Jean-François Lamour : « Roland-Garros ... est un patrimoine qu’il faut absolument préserver »

Double champion olympique de sabre (Los Angeles 1984 et Séoul 1988), ministre des Sports de 2002 à 2007, l’actuel député de Paris Jean-François Lamour touche juste quand il s’agit d’aborder le projet du Nouveau Roland-Garros.
En tant qu’ancien ministre des Sports, aviez-vous déjà abordé la question de la modernisation du stade ?

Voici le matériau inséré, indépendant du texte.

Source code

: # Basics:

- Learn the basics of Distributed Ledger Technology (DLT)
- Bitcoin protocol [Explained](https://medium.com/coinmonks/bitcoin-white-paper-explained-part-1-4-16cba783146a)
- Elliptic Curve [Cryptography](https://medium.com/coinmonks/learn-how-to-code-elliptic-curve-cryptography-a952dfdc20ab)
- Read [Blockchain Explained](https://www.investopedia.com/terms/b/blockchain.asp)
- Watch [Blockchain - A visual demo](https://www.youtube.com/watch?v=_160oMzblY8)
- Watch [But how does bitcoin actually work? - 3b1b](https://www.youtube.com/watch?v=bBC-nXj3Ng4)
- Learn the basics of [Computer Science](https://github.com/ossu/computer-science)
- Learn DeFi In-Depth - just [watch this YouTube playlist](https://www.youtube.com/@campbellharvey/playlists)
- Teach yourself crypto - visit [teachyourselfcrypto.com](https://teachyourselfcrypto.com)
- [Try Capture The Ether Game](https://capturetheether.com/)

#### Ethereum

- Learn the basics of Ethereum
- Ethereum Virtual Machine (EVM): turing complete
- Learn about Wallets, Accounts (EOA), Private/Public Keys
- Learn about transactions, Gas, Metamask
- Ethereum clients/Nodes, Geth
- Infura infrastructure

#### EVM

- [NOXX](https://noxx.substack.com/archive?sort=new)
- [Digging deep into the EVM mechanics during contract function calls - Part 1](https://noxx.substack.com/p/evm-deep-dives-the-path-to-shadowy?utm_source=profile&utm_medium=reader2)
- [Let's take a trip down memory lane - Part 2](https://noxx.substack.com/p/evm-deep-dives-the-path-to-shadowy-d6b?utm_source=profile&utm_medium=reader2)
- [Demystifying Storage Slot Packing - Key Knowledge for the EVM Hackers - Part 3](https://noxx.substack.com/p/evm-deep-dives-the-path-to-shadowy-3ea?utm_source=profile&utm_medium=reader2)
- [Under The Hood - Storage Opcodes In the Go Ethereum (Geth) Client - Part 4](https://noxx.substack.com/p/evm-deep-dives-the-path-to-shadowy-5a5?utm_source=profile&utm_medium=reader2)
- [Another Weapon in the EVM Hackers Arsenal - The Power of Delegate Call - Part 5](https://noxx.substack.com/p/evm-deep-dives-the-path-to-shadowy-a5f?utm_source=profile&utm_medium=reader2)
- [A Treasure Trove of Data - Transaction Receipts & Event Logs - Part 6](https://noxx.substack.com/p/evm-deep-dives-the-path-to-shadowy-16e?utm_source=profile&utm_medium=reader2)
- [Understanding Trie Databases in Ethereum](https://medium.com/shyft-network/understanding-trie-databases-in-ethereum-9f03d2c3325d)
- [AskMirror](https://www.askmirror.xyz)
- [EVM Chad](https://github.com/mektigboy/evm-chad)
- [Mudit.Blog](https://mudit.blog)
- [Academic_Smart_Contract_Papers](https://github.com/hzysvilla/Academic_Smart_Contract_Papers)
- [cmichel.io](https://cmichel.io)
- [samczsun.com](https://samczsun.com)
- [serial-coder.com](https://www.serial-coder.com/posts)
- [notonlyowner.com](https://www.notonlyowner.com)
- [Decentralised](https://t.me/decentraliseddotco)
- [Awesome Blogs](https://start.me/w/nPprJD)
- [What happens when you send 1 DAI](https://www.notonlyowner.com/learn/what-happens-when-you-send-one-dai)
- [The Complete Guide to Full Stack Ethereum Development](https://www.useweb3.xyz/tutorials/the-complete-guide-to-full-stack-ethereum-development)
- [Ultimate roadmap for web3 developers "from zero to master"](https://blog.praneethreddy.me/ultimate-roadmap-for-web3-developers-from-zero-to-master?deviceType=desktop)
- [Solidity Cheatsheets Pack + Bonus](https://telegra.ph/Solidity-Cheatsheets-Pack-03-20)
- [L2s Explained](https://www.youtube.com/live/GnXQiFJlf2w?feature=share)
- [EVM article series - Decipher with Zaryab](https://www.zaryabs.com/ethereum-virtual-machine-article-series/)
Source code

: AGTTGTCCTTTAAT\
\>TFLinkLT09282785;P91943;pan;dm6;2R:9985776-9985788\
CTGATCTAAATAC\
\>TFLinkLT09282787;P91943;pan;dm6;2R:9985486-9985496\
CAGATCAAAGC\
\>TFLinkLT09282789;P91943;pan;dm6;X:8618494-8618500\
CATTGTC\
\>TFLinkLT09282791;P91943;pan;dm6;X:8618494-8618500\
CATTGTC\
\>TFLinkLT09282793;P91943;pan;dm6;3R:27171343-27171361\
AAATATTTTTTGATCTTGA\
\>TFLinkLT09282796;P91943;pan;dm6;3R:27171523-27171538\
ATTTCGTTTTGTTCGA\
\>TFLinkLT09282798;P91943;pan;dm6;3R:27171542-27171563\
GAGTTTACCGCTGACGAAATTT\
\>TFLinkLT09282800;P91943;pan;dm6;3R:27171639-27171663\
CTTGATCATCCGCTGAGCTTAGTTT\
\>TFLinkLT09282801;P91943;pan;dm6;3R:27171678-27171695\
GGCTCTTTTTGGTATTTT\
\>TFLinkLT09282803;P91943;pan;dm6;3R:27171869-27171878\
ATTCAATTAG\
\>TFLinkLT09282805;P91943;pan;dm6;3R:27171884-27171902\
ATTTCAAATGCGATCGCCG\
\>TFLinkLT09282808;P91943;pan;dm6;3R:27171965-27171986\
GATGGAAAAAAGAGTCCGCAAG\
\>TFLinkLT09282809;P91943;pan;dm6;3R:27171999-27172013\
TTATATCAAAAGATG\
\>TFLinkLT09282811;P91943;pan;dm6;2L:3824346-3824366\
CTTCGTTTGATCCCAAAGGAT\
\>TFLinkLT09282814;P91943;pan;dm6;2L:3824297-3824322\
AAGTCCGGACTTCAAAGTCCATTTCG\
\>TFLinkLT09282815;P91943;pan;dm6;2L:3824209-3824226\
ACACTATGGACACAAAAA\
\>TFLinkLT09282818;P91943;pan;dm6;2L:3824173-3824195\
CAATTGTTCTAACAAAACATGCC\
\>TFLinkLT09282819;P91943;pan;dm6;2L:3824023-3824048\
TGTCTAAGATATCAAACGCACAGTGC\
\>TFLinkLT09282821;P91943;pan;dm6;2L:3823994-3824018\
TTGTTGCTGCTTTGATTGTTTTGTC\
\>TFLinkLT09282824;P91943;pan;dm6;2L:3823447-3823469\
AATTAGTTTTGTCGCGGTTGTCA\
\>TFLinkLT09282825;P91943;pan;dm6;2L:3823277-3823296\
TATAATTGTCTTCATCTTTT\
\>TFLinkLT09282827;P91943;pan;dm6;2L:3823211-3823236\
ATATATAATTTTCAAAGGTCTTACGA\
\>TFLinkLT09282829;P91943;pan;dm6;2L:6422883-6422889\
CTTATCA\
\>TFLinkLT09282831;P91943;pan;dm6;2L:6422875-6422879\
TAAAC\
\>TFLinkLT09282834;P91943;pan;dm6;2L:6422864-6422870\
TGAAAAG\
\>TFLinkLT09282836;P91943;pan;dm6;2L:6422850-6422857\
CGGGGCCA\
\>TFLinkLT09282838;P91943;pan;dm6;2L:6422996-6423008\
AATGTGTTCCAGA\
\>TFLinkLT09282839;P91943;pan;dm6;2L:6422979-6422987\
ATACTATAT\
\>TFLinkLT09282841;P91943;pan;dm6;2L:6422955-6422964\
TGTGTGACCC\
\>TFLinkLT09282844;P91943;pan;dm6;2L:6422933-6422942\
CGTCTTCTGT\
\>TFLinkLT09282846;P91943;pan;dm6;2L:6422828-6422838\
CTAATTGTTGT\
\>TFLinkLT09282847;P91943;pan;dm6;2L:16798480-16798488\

Cela faisait en effet partie des projets pour les Jeux de 2012 (finalement obtenus par Londres). À cette époque, il est vrai qu’on avait parlé de construire sur une parcelle du Bois de Boulogne avec une semi-couverture du périphérique et de l’A13. Sauf que le coût était faramineux, pas loin de 200 millions d’euros. Et je trouve que la formule qui a été finalement retenue répond à un double enjeu, à savoir le maintien indispensable de Roland-Garros à Paris et un coût raisonnable. C’est un bon compromis, qui prend aussi en compte la préservation de cet endroit exceptionnel que sont les serres d’Auteuil. Et je dis bien les serres d’Auteuil, pas l’espace technique. Cet équilibre enfin trouvé après un projet longuement mûri, je suis pour le moins désagréablement surpris de voir que ressort cette histoire d’extension à un endroit qui n’a plus vraiment d’intérêt. Cela pourrait augmenter les délais et alourdir la facture alors qu’il faut désormais rendre des arbitrages définitifs. L’extension de Roland-Garros est vitale pour que le tournoi puisse répondre à une concurrence extrêmement rude. Et qui plus est se profile l’opportunité d’une nouvelle candidature de Paris pour les Jeux, en 2024, dont on a vu qu’elle devait justement être une candidature raisonnable en termes de coûts. Si on commence à charger la barque, on va passer pour des amateurs et ça serait de très mauvais signaux envoyés au mouvement olympique.
 
Que représente pour vous Roland-Garros et en avez-vous des souvenirs précis ?
C’est un des plus beaux tournois au monde, notre fierté. J’ai d’ailleurs assisté aux finales – hommes ou femmes – les cinq années où j’ai été ministre, même si je dois dire qu’on y voyait déjà un peu trop souvent des Espagnols (sourire)… Roland-Garros quoi qu’il en soit est un patrimoine qu’il faut absolument préserver, un événement international incontournable.
 
Quelle place le tennis occupe-t-il chez l’ancien grand champion que vous êtes ?
N’ayant jamais été un adepte de la préparation physique durant ma carrière, je préférais à la place jouer au tennis. On était à l’air libre et de plus il existe des gestes similaires avec l’escrime : marques, retrait, fentes et cette dissociation entre l’appareil locomoteur et les bras. Pour moi c’était un excellent complément de mon entraînement spécifique sur la piste.
 
Avez-vous rencontré ou admiré des joueurs en particulier ?
Une joueuse : Amélie Mauresmo. Une fille qui ne lâche pas, au comportement exemplaire. Mes souvenirs d’elle remontent aux jeux Olympiques d’Athènes, en 2004, où elle avait obtenu l’argent. Je l’ai vue aussi gagner à Wimbledon, en 2006. Elle exprime selon moi toutes les composantes d’un joueur ou d’une joueuse de tennis : la puissance mais aussi la stratégie, la volonté, le combat. Et puis c’est une championne « vraie », sans faux-fuyants. Qu’elle occupe aujourd’hui le poste de capitaine de Fed Cup me paraît une juste continuité de son engagement pour le tennis français.